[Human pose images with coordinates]
>>

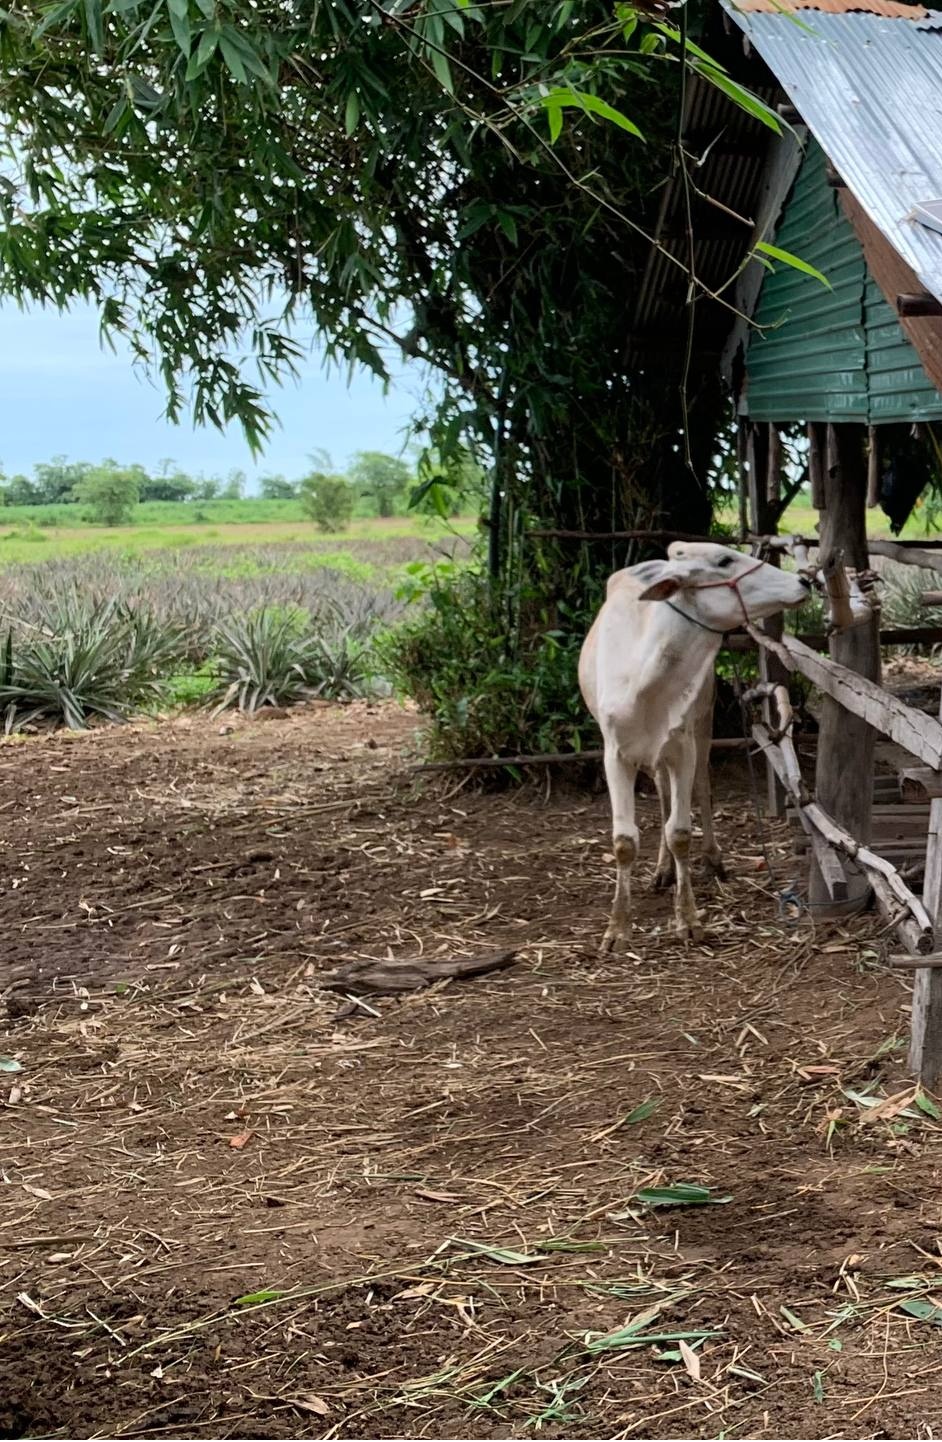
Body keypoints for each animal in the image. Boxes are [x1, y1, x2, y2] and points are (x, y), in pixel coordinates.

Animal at [579, 542, 811, 952]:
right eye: (724, 560)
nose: (803, 581)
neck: (647, 681)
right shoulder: (615, 753)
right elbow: (624, 841)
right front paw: (617, 928)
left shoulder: (682, 746)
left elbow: (681, 833)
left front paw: (687, 920)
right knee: (661, 793)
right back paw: (661, 871)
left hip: (703, 722)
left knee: (701, 785)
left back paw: (712, 859)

<<

- **Exercise details**
Leave the images behind and write out every entry exactly.

- **Expected answer**
Body keypoints for each animal in the image. Boxes are [x1, y1, x2, y2] and points are (x, y), in pixel coordinates.

Animal at [579, 542, 811, 952]:
right eye: (724, 560)
nose: (803, 581)
neck: (647, 681)
right shoulder: (615, 753)
right elbow: (624, 841)
right front paw: (617, 928)
left shoulder: (682, 746)
left elbow: (681, 833)
left front paw: (687, 920)
right knee: (661, 793)
right back paw: (661, 871)
left hip: (703, 722)
left knee: (701, 785)
left back paw: (712, 859)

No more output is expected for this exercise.